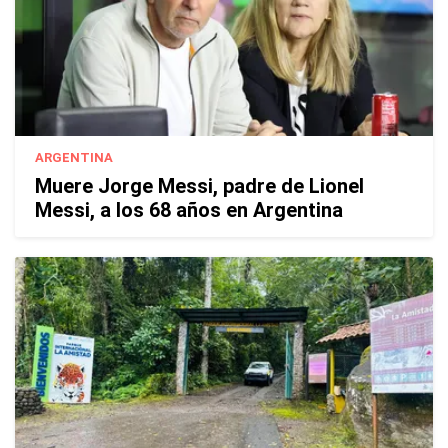
ARGENTINA
Muere Jorge Messi, padre de Lionel
Messi, a los 68 años en Argentina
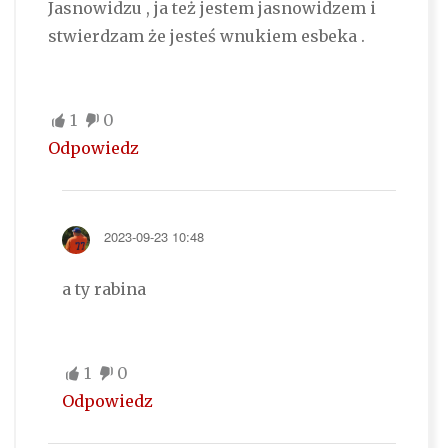
Jasnowidzu , ja też jestem jasnowidzem i
stwierdzam że jesteś wnukiem esbeka .
1
0
Odpowiedz
2023-09-23 10:48
a ty rabina
1
0
Odpowiedz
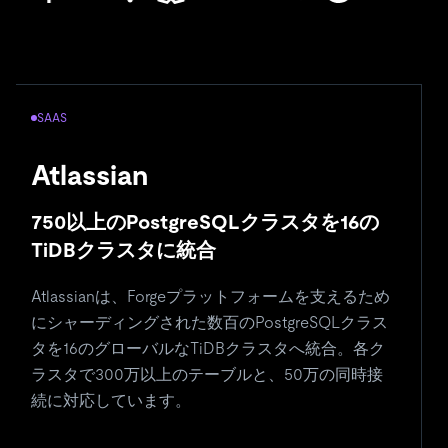
AI PLATFORM
Dify
50万のデータベースコンテナを単一基盤
に統合
め
約50万のコンテナを単一のTiDB Cloudインスタン
ス
スに置き換え、ベクトル・ドキュメント・リレー
ク
ショナルデータを統合。オープンソースのLLMプ
接
ラットフォームを支えています。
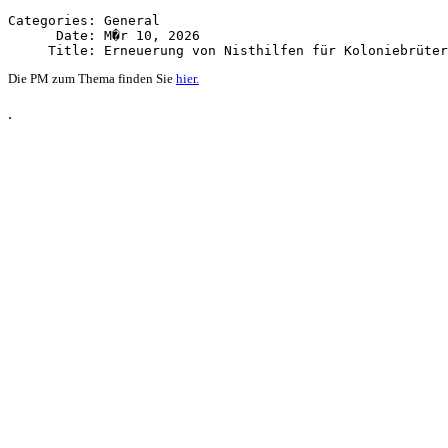
Categories: General

      Date: M�r 10, 2026

Die PM zum Thema finden Sie
hier.
.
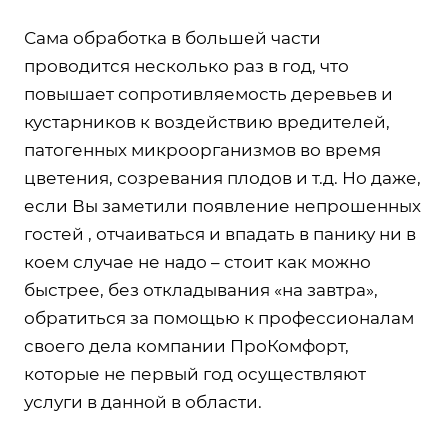
Сама обработка в большей части
проводится несколько раз в год, что
повышает сопротивляемость деревьев и
кустарников к воздействию вредителей,
патогенных микроорганизмов во время
цветения, созревания плодов и т.д. Но даже,
если Вы заметили появление непрошенных
гостей , отчаиваться и впадать в панику ни в
коем случае не надо – стоит как можно
быстрее, без откладывания «на завтра»,
обратиться за помощью к профессионалам
своего дела компании ПроКомфорт,
которые не первый год осуществляют
услуги в данной в области.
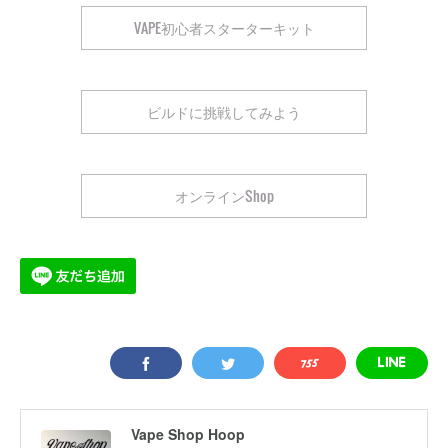
VAPE初心者スターターキット
ビルドに挑戦してみよう
オンラインShop
Vape Shop Hoop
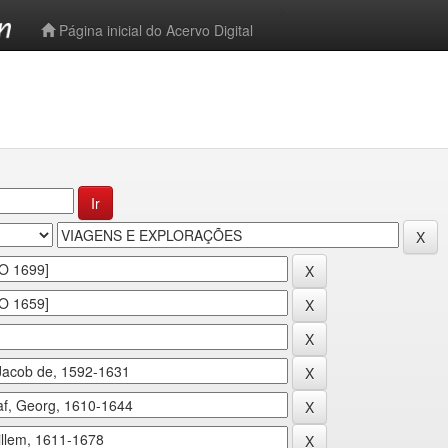
-->
Página inicial do Acervo Digital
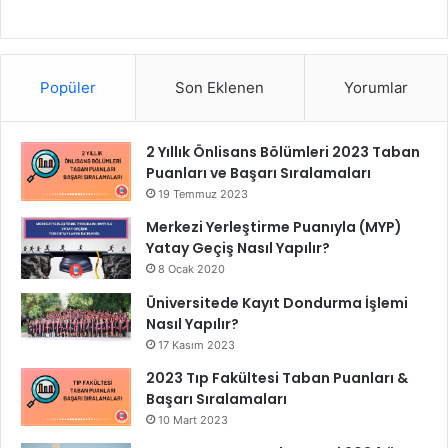
Popüler
Son Eklenen
Yorumlar
2 Yıllık Önlisans Bölümleri 2023 Taban
Puanları ve Başarı Sıralamaları
19 Temmuz 2023
Merkezi Yerleştirme Puanıyla (MYP)
Yatay Geçiş Nasıl Yapılır?
8 Ocak 2020
Üniversitede Kayıt Dondurma İşlemi
Nasıl Yapılır?
17 Kasım 2023
2023 Tıp Fakültesi Taban Puanları &
Başarı Sıralamaları
10 Mart 2023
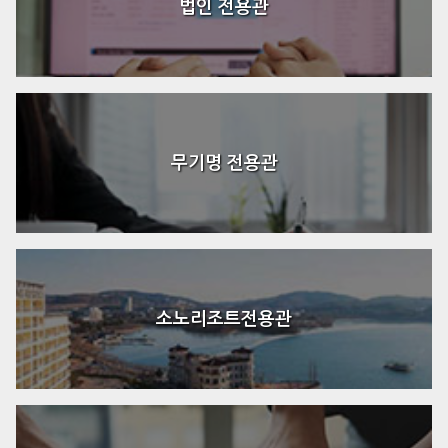
법인 전용관
무기명 전용관
소노리조트전용관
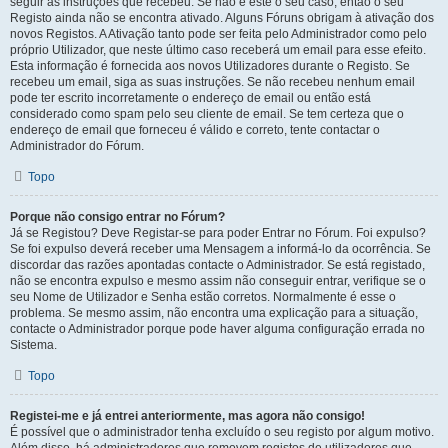
seguir as instruções que recebeu. Se não é este o seu caso, então o seu
Registo ainda não se encontra ativado. Alguns Fóruns obrigam à ativação dos
novos Registos. A Ativação tanto pode ser feita pelo Administrador como pelo
próprio Utilizador, que neste último caso receberá um email para esse efeito.
Esta informação é fornecida aos novos Utilizadores durante o Registo. Se
recebeu um email, siga as suas instruções. Se não recebeu nenhum email
pode ter escrito incorretamente o endereço de email ou então está
considerado como spam pelo seu cliente de email. Se tem certeza que o
endereço de email que forneceu é válido e correto, tente contactar o
Administrador do Fórum.
Topo
Porque não consigo entrar no Fórum?
Já se Registou? Deve Registar-se para poder Entrar no Fórum. Foi expulso?
Se foi expulso deverá receber uma Mensagem a informá-lo da ocorrência. Se
discordar das razões apontadas contacte o Administrador. Se está registado,
não se encontra expulso e mesmo assim não conseguir entrar, verifique se o
seu Nome de Utilizador e Senha estão corretos. Normalmente é esse o
problema. Se mesmo assim, não encontra uma explicação para a situação,
contacte o Administrador porque pode haver alguma configuração errada no
Sistema.
Topo
Registei-me e já entrei anteriormente, mas agora não consigo!
É possível que o administrador tenha excluído o seu registo por algum motivo.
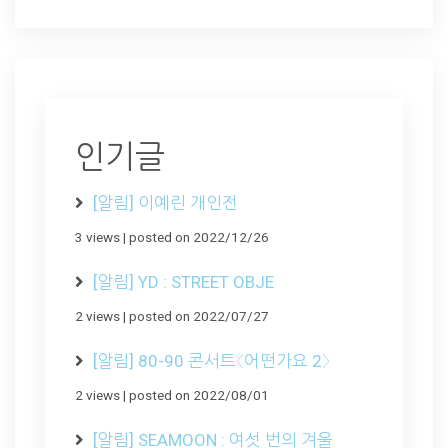
인기글
[알림] 이예린 개인전
3 views
|
posted on 2022/12/26
[알림] YD : STREET OBJE
2 views
|
posted on 2022/07/27
[알림] 80-90 콘서트〈어떤가요 2〉
2 views
|
posted on 2022/08/01
[알림] SEAMOON : 여섯 번의 겨울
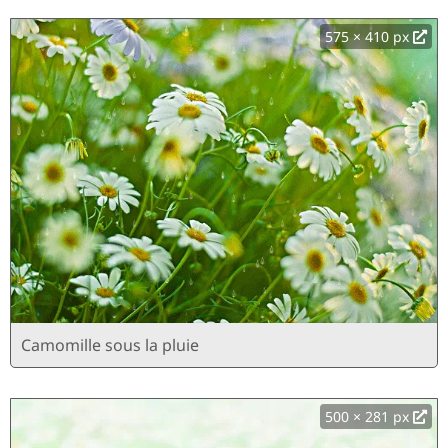
575 × 410 px
Camomille sous la pluie
500 × 281 px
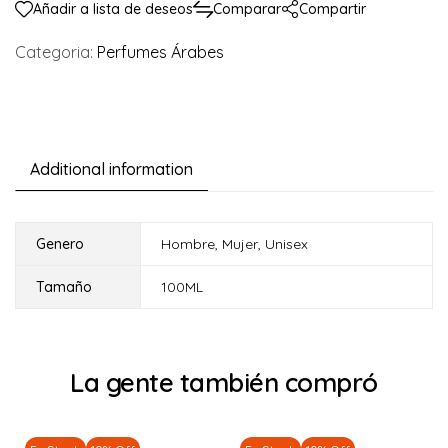
Añadir a lista de deseos
Comparar
Compartir
Categoria:
Perfumes Árabes
Additional information
Genero
Hombre
,
Mujer
,
Unisex
Tamaño
100ML
La gente también compró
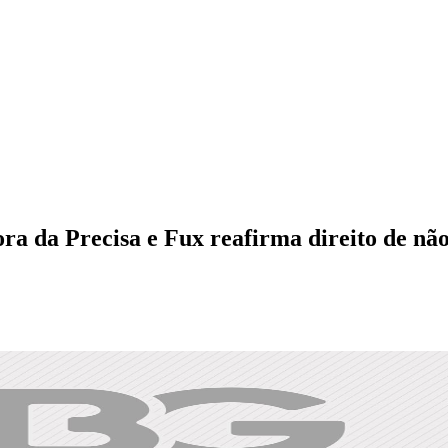
ora da Precisa e Fux reafirma direito de nã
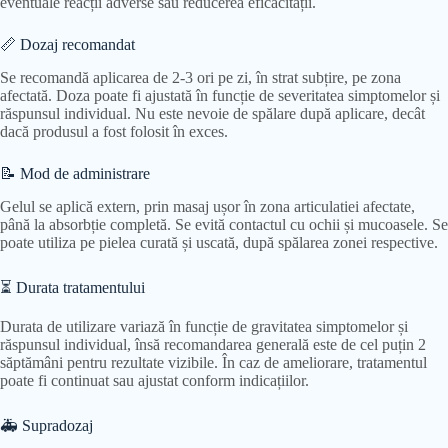
eventuale reacții adverse sau reducerea eficacității.
📏 Dozaj recomandat
Se recomandă aplicarea de 2-3 ori pe zi, în strat subțire, pe zona
afectată. Doza poate fi ajustată în funcție de severitatea simptomelor și
răspunsul individual. Nu este nevoie de spălare după aplicare, decât
dacă produsul a fost folosit în exces.
📝 Mod de administrare
Gelul se aplică extern, prin masaj ușor în zona articulatiei afectate,
până la absorbție completă. Se evită contactul cu ochii și mucoasele. Se
poate utiliza pe pielea curată și uscată, după spălarea zonei respective.
⏳ Durata tratamentului
Durata de utilizare variază în funcție de gravitatea simptomelor și
răspunsul individual, însă recomandarea generală este de cel puțin 2
săptămâni pentru rezultate vizibile. În caz de ameliorare, tratamentul
poate fi continuat sau ajustat conform indicațiilor.
🚑 Supradozaj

### Exercise
With the pictures left out, write out all of the data exactly.

### Worked solution
ARGENTINA
Muere Jorge Messi, padre de Lionel
Messi, a los 68 años en Argentina
Jasnowidzu , ja też jestem jasnowidzem i
stwierdzam że jesteś wnukiem esbeka .
1
0
Odpowiedz
2023-09-23 10:48
a ty rabina
1
0
Odpowiedz
AI PLATFORM
Dify
50万のデータベースコンテナを単一基盤
に統合
め
約50万のコンテナを単一のTiDB Cloudインスタン
ス
スに置き換え、ベクトル・ドキュメント・リレー
ク
ショナルデータを統合。オープンソースのLLMプ
接
ラットフォームを支えています。
Categories: General

      Date: M�r 10, 2026

Die PM zum Thema finden Sie
hier.
.
Сама обработка в большей части
проводится несколько раз в год, что
повышает сопротивляемость деревьев и
кустарников к воздействию вредителей,
патогенных микроорганизмов во время
цветения, созревания плодов и т.д. Но даже,
если Вы заметили появление непрошенных
гостей , отчаиваться и впадать в панику ни в
коем случае не надо – стоит как можно
быстрее, без откладывания «на завтра»,
обратиться за помощью к профессионалам
своего дела компании ПроКомфорт,
которые не первый год осуществляют
услуги в данной в области.
VAPE初心者スターターキット
ビルドに挑戦してみよう
オンラインShop
Vape Shop Hoop
-->
Página inicial do Acervo Digital
Popüler
Son Eklenen
Yorumlar
2 Yıllık Önlisans Bölümleri 2023 Taban
Puanları ve Başarı Sıralamaları
19 Temmuz 2023
Merkezi Yerleştirme Puanıyla (MYP)
Yatay Geçiş Nasıl Yapılır?
8 Ocak 2020
Üniversitede Kayıt Dondurma İşlemi
Nasıl Yapılır?
17 Kasım 2023
2023 Tıp Fakültesi Taban Puanları &
Başarı Sıralamaları
10 Mart 2023
법인 전용관
무기명 전용관
소노리조트전용관
seguir as instruções que recebeu. Se não é este o seu caso, então o seu
Registo ainda não se encontra ativado. Alguns Fóruns obrigam à ativação dos
novos Registos. A Ativação tanto pode ser feita pelo Administrador como pelo
próprio Utilizador, que neste último caso receberá um email para esse efeito.
Esta informação é fornecida aos novos Utilizadores durante o Registo. Se
recebeu um email, siga as suas instruções. Se não recebeu nenhum email
pode ter escrito incorretamente o endereço de email ou então está
considerado como spam pelo seu cliente de email. Se tem certeza que o
endereço de email que forneceu é válido e correto, tente contactar o
Administrador do Fórum.
Topo
Porque não consigo entrar no Fórum?
Já se Registou? Deve Registar-se para poder Entrar no Fórum. Foi expulso?
Se foi expulso deverá receber uma Mensagem a informá-lo da ocorrência. Se
discordar das razões apontadas contacte o Administrador. Se está registado,
não se encontra expulso e mesmo assim não conseguir entrar, verifique se o
seu Nome de Utilizador e Senha estão corretos. Normalmente é esse o
problema. Se mesmo assim, não encontra uma explicação para a situação,
contacte o Administrador porque pode haver alguma configuração errada no
Sistema.
Topo
Registei-me e já entrei anteriormente, mas agora não consigo!
É possível que o administrador tenha excluído o seu registo por algum motivo.
인기글
[알림] 이예린 개인전
3 views
|
posted on 2022/12/26
[알림] YD : STREET OBJE
2 views
|
posted on 2022/07/27
[알림] 80-90 콘서트〈어떤가요 2〉
2 views
|
posted on 2022/08/01
[알림] SEAMOON : 여섯 번의 겨울
575 × 410 px
Camomille sous la pluie
500 × 281 px
Añadir a lista de deseos
Comparar
Compartir
Categoria:
Perfumes Árabes
Additional information
Genero
Hombre
,
Mujer
,
Unisex
Tamaño
100ML
La gente también compró
ora da Precisa e Fux reafirma direito de nã
eventuale reacții adverse sau reducerea eficacității.
📏 Dozaj recomandat
Se recomandă aplicarea de 2-3 ori pe zi, în strat subțire, pe zona
afectată. Doza poate fi ajustată în funcție de severitatea simptomelor și
răspunsul individual. Nu este nevoie de spălare după aplicare, decât
dacă produsul a fost folosit în exces.
📝 Mod de administrare
Gelul se aplică extern, prin masaj ușor în zona articulatiei afectate,
până la absorbție completă. Se evită contactul cu ochii și mucoasele. Se
poate utiliza pe pielea curată și uscată, după spălarea zonei respective.
⏳ Durata tratamentului
Durata de utilizare variază în funcție de gravitatea simptomelor și
răspunsul individual, însă recomandarea generală este de cel puțin 2
săptămâni pentru rezultate vizibile. În caz de ameliorare, tratamentul
poate fi continuat sau ajustat conform indicațiilor.
🚑 Supradozaj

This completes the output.